El mismo Señor, a Quien corresponde el honor y la fortaleza por los siglos de los siglos, oró también.


Para conocer la voluntad de Dios en todo momento, necesitamos elevar continuamente a Dios nuestras plegarias por medio de María. El cumplimiento de la voluntad divina depende también de nosotros.

El Ángel de Portugal nos recordará la oración de adoración, como parte esencial de la misma naturaleza del hombre que ha sido creado para adorar. Y así el corazón del hombre está inclinado a ofrecerse, amar y dar culto a Dios.

Para ser fiel a la gracia hay que padecer muchas veces. No olvidemos que el sufrimiento es una gracia, es una gracia de conversión, es gracia de predilección, y gracia de predestinación. Por los méritos de Cristo, nos dice San Pablo, se os ha hecho la gracia no sólo de creer en Él, sino también de padecer por su amor. El cristiano puede gloriarse en la Cruz de Cristo. Así en este mundo no se puede hacer nada importante sin lucha. Los grandes cometidos de la Divina Providencia nunca se Cumplen sin grandes dificultades.

"Ofreced a Dios un sacrificio como acto de reparación por los pecados con que Él es ofendido y como súplica por la conversión de los pecadores."

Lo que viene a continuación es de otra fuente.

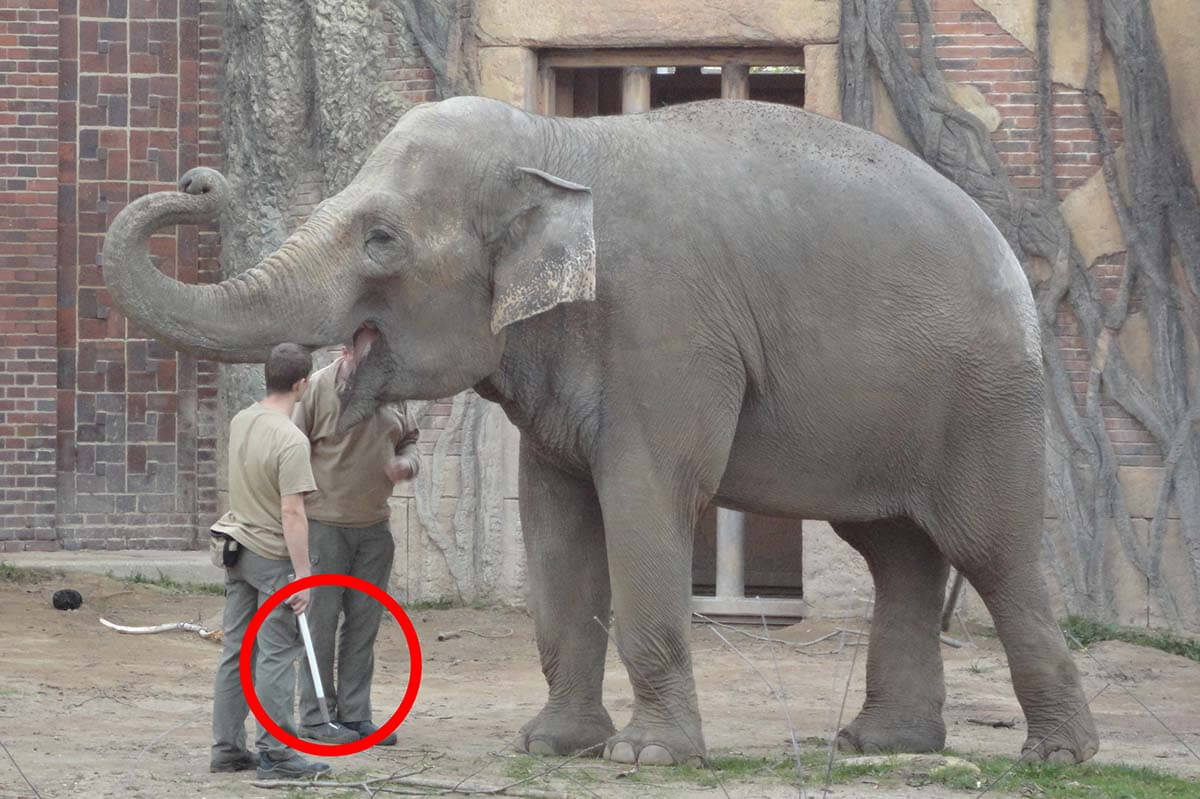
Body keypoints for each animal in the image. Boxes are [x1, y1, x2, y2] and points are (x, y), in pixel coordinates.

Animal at [103, 94, 1099, 767]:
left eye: (381, 239)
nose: (195, 182)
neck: (557, 142)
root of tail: (1009, 253)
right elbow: (556, 520)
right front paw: (553, 745)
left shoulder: (666, 327)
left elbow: (648, 499)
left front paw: (648, 758)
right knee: (896, 552)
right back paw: (881, 744)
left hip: (987, 395)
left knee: (992, 551)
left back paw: (1056, 757)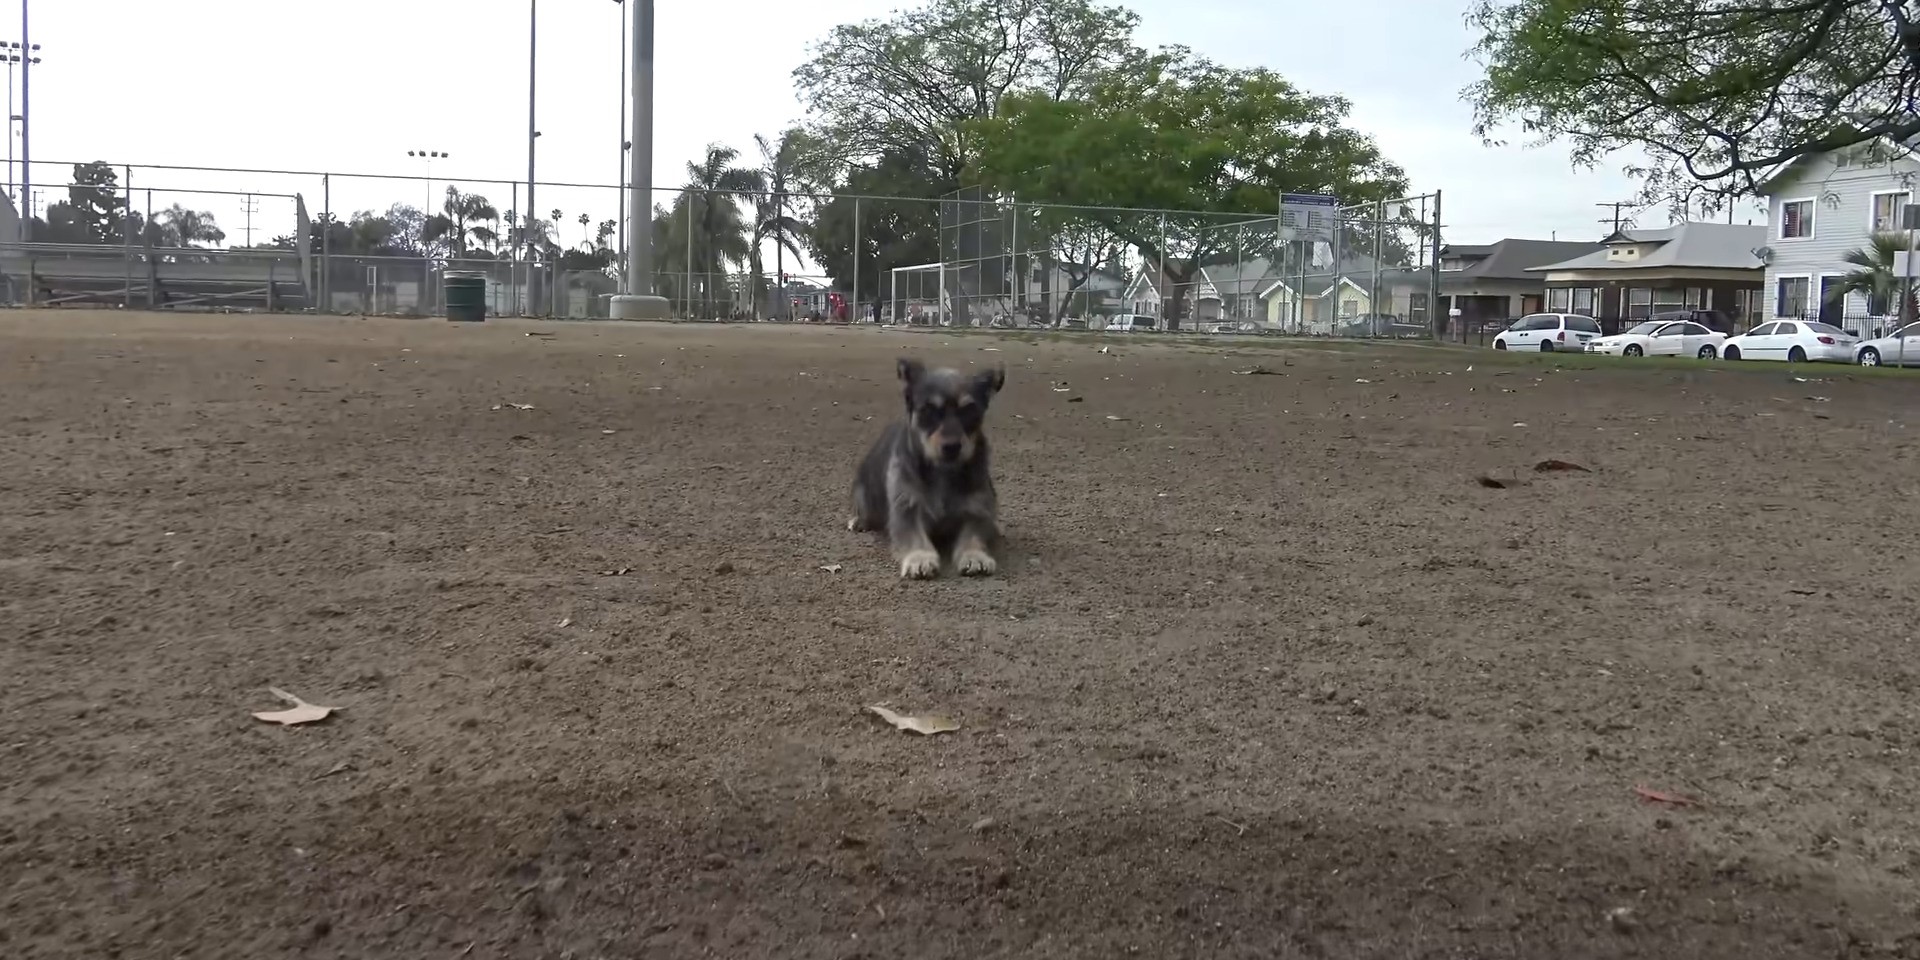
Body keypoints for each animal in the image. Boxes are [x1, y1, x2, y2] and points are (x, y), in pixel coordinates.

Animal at [852, 359, 1006, 576]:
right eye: (929, 410)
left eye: (968, 411)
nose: (952, 447)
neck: (943, 471)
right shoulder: (906, 506)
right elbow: (914, 535)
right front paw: (920, 558)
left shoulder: (978, 509)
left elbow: (973, 535)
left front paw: (975, 556)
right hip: (864, 494)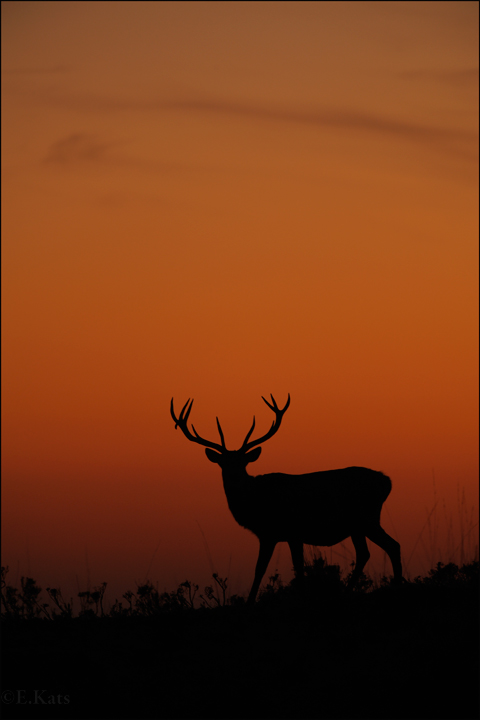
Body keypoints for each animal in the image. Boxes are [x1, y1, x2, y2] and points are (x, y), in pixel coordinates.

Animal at [170, 394, 402, 603]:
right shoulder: (275, 534)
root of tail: (387, 481)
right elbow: (269, 568)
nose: (234, 478)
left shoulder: (285, 531)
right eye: (223, 463)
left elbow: (280, 568)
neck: (255, 501)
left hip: (366, 518)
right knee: (367, 553)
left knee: (391, 546)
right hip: (359, 524)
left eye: (243, 462)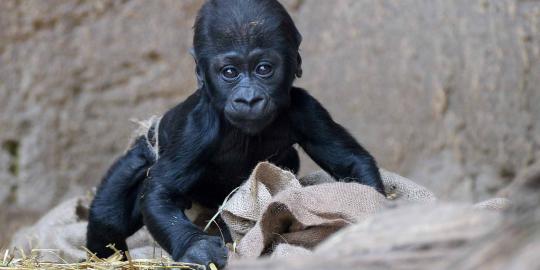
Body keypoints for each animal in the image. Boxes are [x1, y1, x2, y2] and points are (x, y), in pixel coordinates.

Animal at [86, 0, 386, 268]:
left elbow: (350, 162)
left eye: (264, 69)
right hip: (144, 149)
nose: (249, 99)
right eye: (229, 72)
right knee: (109, 213)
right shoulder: (197, 127)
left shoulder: (307, 108)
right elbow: (161, 193)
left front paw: (373, 215)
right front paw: (197, 249)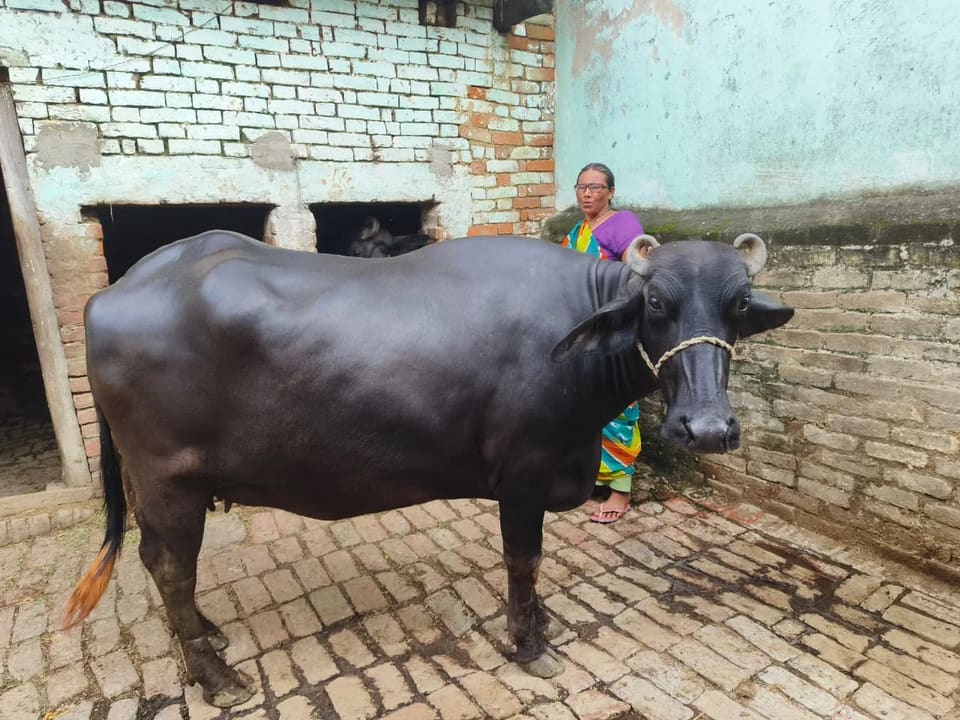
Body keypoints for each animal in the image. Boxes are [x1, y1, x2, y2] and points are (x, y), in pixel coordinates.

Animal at [65, 231, 792, 706]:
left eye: (738, 305)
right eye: (657, 305)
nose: (707, 428)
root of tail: (112, 293)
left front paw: (543, 623)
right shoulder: (525, 472)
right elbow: (524, 559)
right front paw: (530, 644)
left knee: (161, 563)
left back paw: (208, 639)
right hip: (167, 477)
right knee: (169, 565)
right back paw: (218, 679)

La salvación de las almas individuales nos viene solamente por la Gracia de Dios, ganada para nosotros por la muerte de Cristo en la Cruz. Es solamente por la Gracia que cada hombre, mujer y niño pueden cumplir con su deber diario. Es solamente por medio de la realización de muchos miembros de la sociedad cumplidores del deber asignado por Dios, que la humanidad pueda vivir en paz como Dios se propuso. Por eso, es solamente por la Gracia que la sociedad se liberará del hambre, de la guerra, de la opresión y de la injusticia.

El Siervo de Dios Fulton Sheen escribió:

"El mundo cambiará cuando cambiemos nosotros. Pero nosotros no podemos cambiar sin oración, y, a este efecto el poder del Rosario es incomparable."